US stocks are a bet on central bank supportBy John Authers, Financial Times | October 30, 2015
Neither markets nor central banks operate in a vacuum. Their behaviour changes in response to the actions of the other, and to the expected future actions of the other. And both are prone to actions beyond their sphere.
Bear that in mind after three months in which the US stock market corrected, and then made good all its losses, as markets braced for a September rate rise from the Federal Reserve, then abandoned all hope of a rise this year, and then returned to their current view, that a rate rise in December is a 50/50 shot. The stock market made this rebound on the back of third-quarter earnings that show a marginal decline, and which are no better than they were expected to be three months ago.
Low rates, in the short run, are unambiguously good for share prices. By reducing the rate at which future earnings must be discounted, they justify higher earnings multiples. And by making bonds less attractive, they prod investors into equities.
So what is going on? First, money is fungible, and will flow to where it can make the best return. Beyond US shores, they must worry about the eurozone, where inflation last month was exactly zero, and two-year German Bund yields have dropped to a fresh historic low of below -0.3 per cent. More easy money from the European Central Bank, as advertised by ECB President Mario Draghi this month, appears to be a given. That sends money towards the US.

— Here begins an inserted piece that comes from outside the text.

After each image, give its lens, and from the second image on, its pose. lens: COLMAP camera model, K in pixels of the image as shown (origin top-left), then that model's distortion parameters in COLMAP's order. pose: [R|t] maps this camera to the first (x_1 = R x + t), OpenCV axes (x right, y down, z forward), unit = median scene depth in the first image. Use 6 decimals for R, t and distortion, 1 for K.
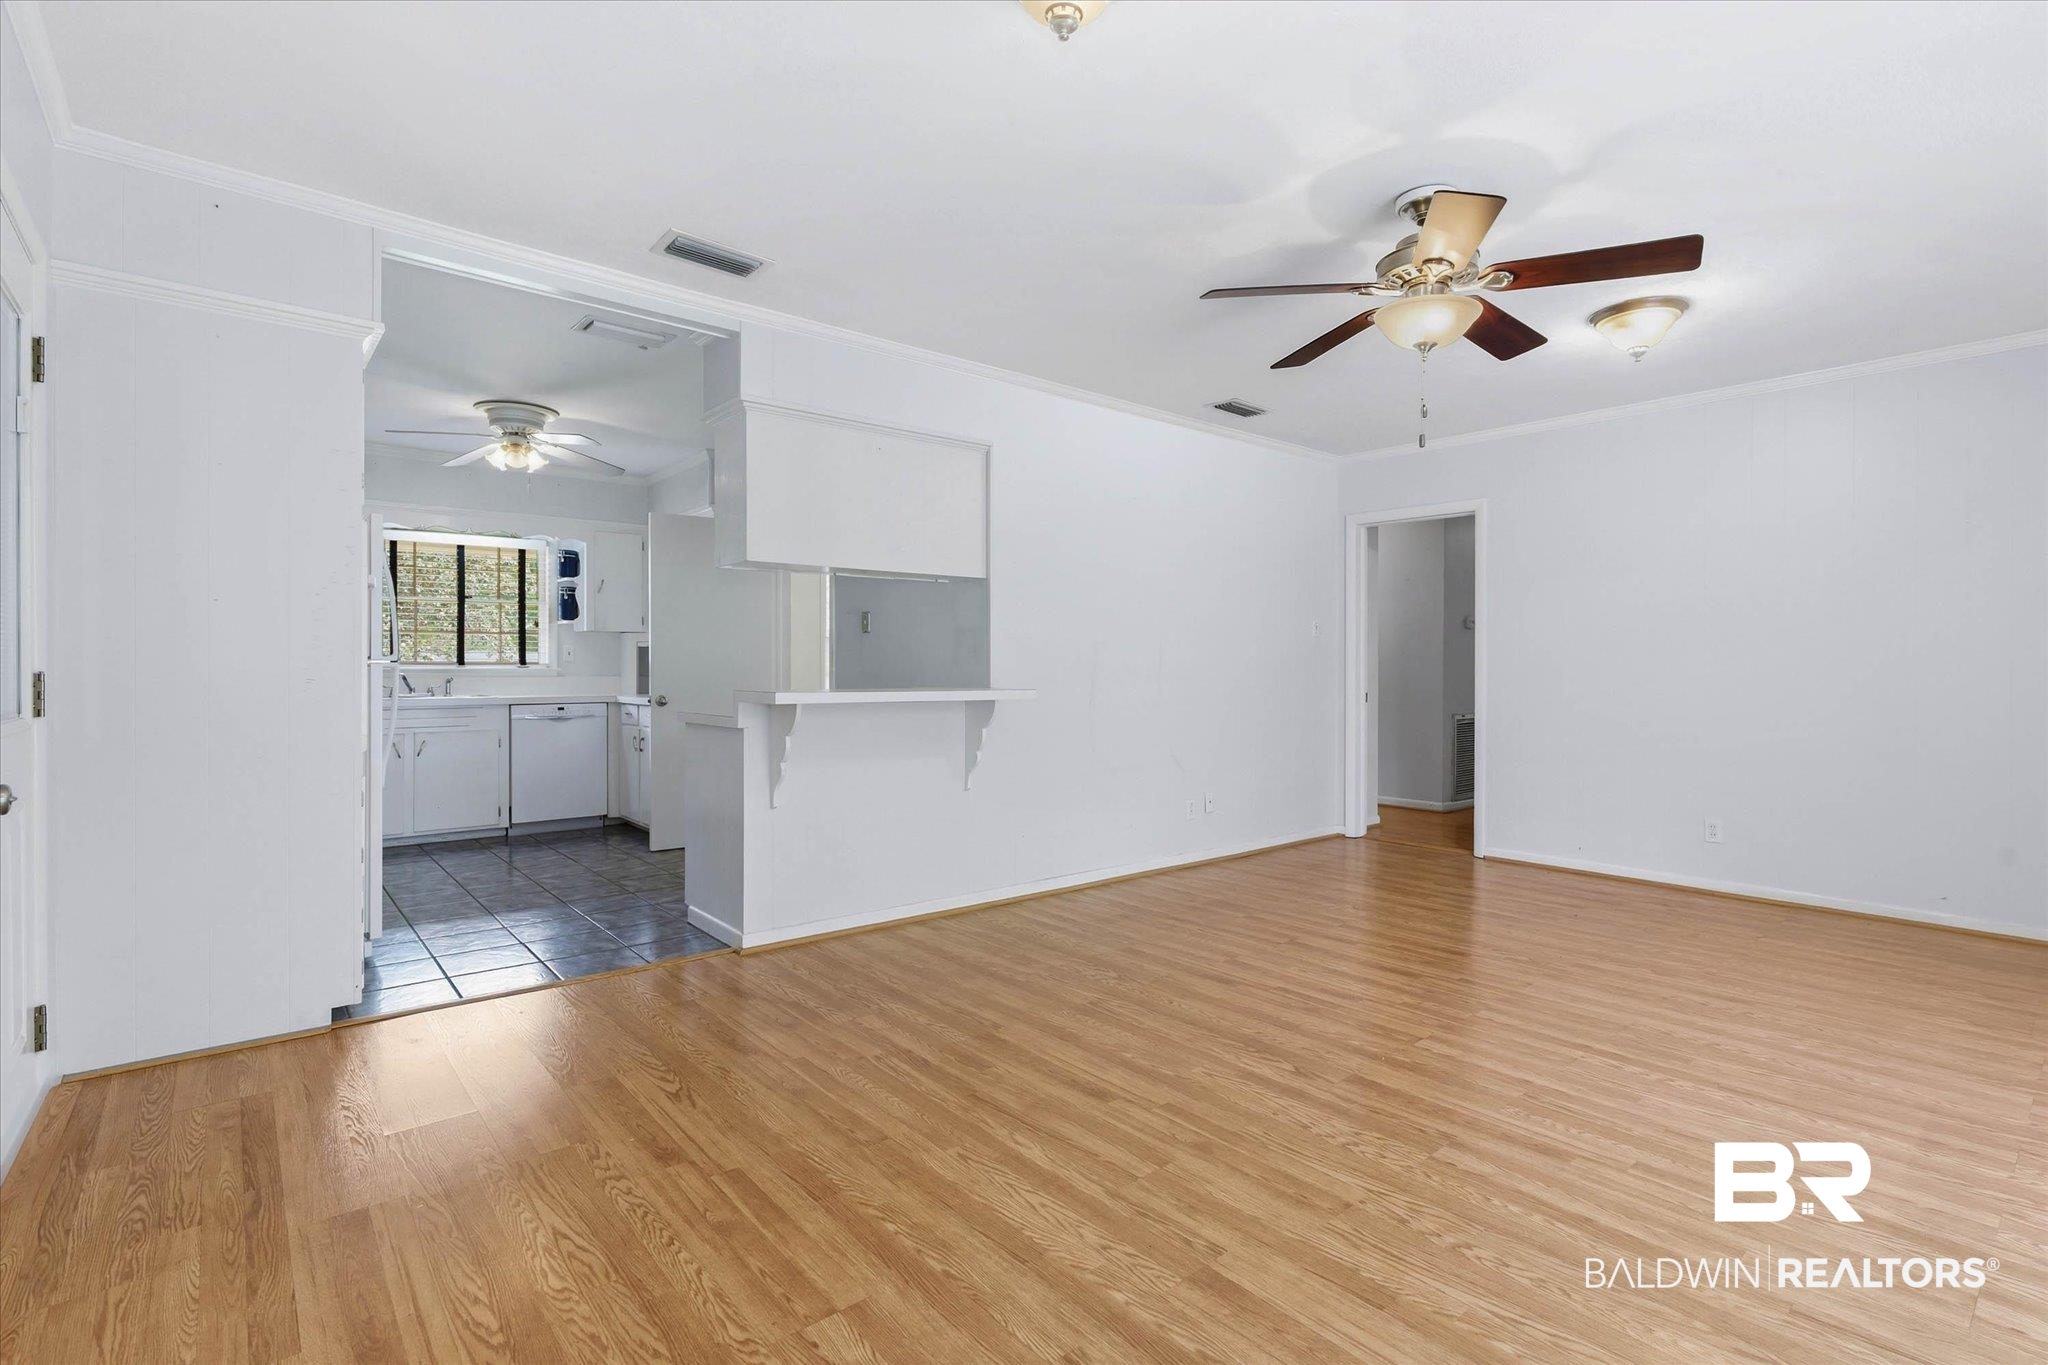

Then there is Japan, where the Bank of Japan decided on Friday not to increase its monetary stimulus, but where continued zero inflation appears to make such stimulus an inevitability.
And finally there are the emerging markets, led by China, which precipitated the US August stock market sell-off with poorly executed interventions in its stock and currency markets. With confidence in Chinese leadership shaken, any number of worrying new scenarios became possible.

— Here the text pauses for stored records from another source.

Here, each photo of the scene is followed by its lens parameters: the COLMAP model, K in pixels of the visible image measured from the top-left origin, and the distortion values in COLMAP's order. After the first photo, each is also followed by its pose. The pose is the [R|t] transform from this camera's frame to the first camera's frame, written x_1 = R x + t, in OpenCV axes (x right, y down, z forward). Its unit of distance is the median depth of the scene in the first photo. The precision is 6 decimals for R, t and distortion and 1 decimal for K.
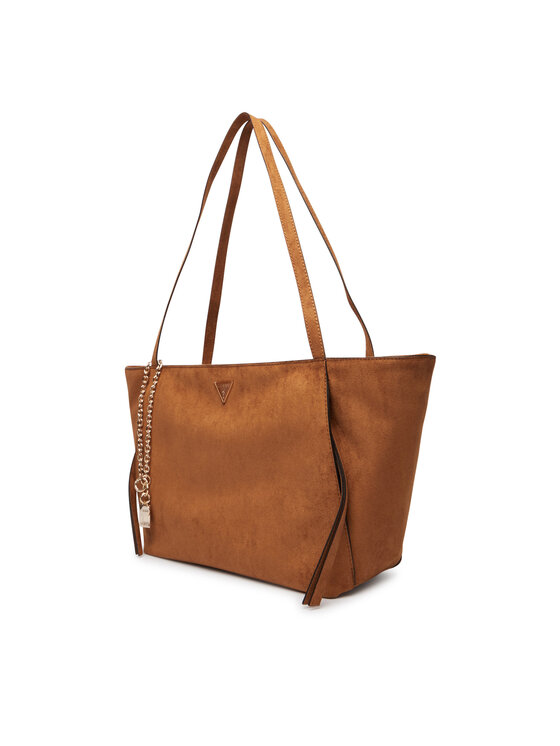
lens RADIAL K [[500.2, 0, 279.5], [0, 500.2, 350.0], [0, 0, 1]] dist [-0.000904, 0.000122]
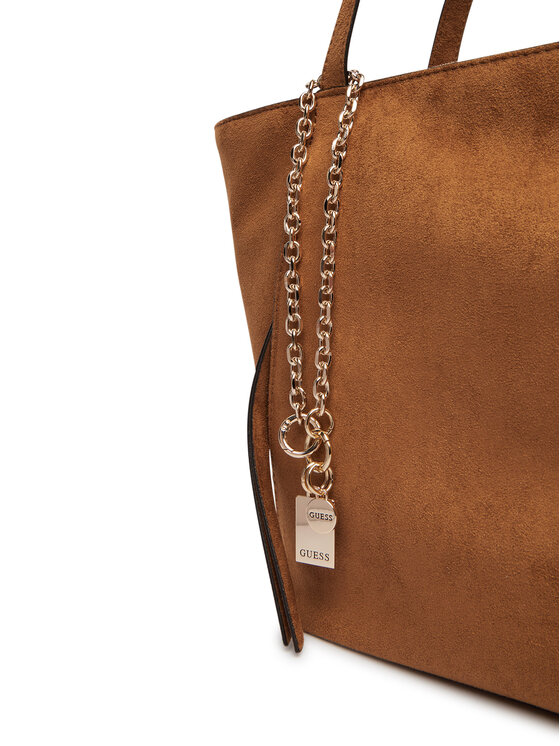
lens RADIAL K [[500.2, 0, 279.5], [0, 500.2, 350.0], [0, 0, 1]] dist [-0.000904, 0.000122]
pose [[0.996469, 0.045544, 0.070533, -0.375090], [-0.052554, 0.993502, 0.100952, 0.215243], [-0.065477, -0.104302, 0.992388, 0.810787]]
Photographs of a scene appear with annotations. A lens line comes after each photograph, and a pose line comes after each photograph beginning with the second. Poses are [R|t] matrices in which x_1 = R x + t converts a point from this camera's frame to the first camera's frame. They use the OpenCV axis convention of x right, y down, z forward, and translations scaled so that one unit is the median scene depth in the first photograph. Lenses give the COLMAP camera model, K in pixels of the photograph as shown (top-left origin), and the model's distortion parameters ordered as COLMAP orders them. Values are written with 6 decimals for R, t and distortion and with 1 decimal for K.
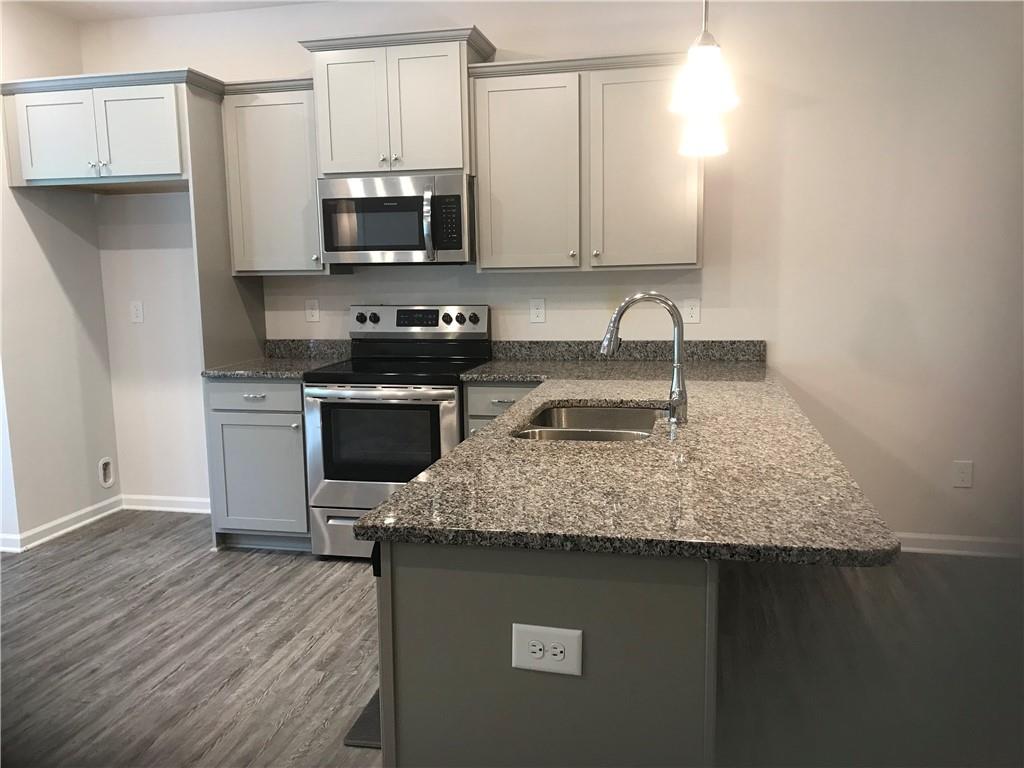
lens RADIAL K [[824.1, 0, 500.9], [0, 824.1, 383.2], [0, 0, 1]] dist [0.042191, -0.004475]
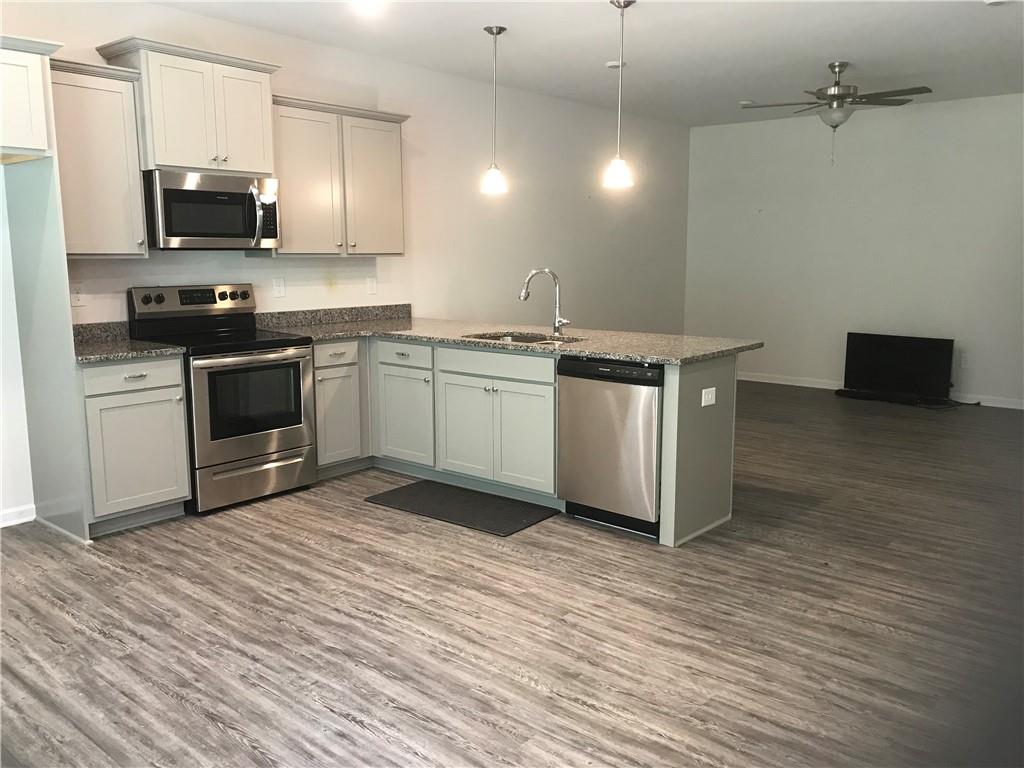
lens RADIAL K [[824.1, 0, 500.9], [0, 824.1, 383.2], [0, 0, 1]] dist [0.042191, -0.004475]
pose [[0.473857, -0.125299, 0.871642, -1.011940], [0.112173, 0.990351, 0.081382, -0.008921], [-0.873428, 0.059211, 0.483340, 0.107008]]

What has changed since then? China has its story straight, and spent the World Bank's annual meetings this month reassuring everyone that its planned 7 per cent annual growth rate remained on target. Its stock market has stabilised — in dollar terms the Shanghai Composite is up 20.3 per cent from its August nadir, up 2.78 per cent for the year — as has the currency. After falling 3.7 per cent within two days, it has now clawed back 2.1 per cent from the low, albeit after the expenditure of an enormous chunk of China's foreign exchange reserves. This month, the People's Bank of China also announced a cut in rates and easing controls on banks' lending — measures that release money into world markets, even if they show little confidence in China's economy.
The trends still look unhealthy, but with sentiment to China calming, other emerging markets, and the raw materials whose prices depend on Chinese demand, have shown a slight recovery.
That is in no small part because the Fed responded to the risk of such a crisis by deciding not to raise rates in September, and admitting explicitly that China's problems were a factor by adding a new sentence to its communique: "Recent global economic and financial developments may restrain economic activity somewhat and are likely to put further downward pressure on inflation in the near term."
The Fed should not have been so clear about this, and its communications with the markets grew seriously out of whack. Expectations for future rate rises tumbled after September, with futures at one point signalling no rate rise until after next March. Then, starting with the release of poor US employment data earlier this month, US share prices went on a tear.
At first those gains were put down to lower rate expectations. But now the Fed has recalibrated expectations, cutting the offending sentence about global developments altogether from the communique it released this week, and making clear that it wants to raise rates in December. Stocks are undimmed.
Some of that is down to the earnings season. Slightly more stocks than usual have managed to beat their earnings estimates, which were very low, calling at one point for a year-on-year decline of almost 5 per cent. That slashing of estimates helped drive the August sell-off.
But there is only so far this argument can be taken. S&P 500 earnings still look as though they will show an outright year-on-year fall, on revenues that are declining and lower than expected. A higher stock market will make it easier for the Fed to raise rates. So this implies that US stocks are dependent on money sloshing around the globe as other countries fight deflation.
For six years now, we have had a repeating cycle. The US economy has stayed strong enough to avoid further recession, but weak enough to command continued doses of easy money — Goldilocks on ice. The bet underpinning the US stock market is that this cycle persists, thanks to events beyond US shores. It looks hopeful.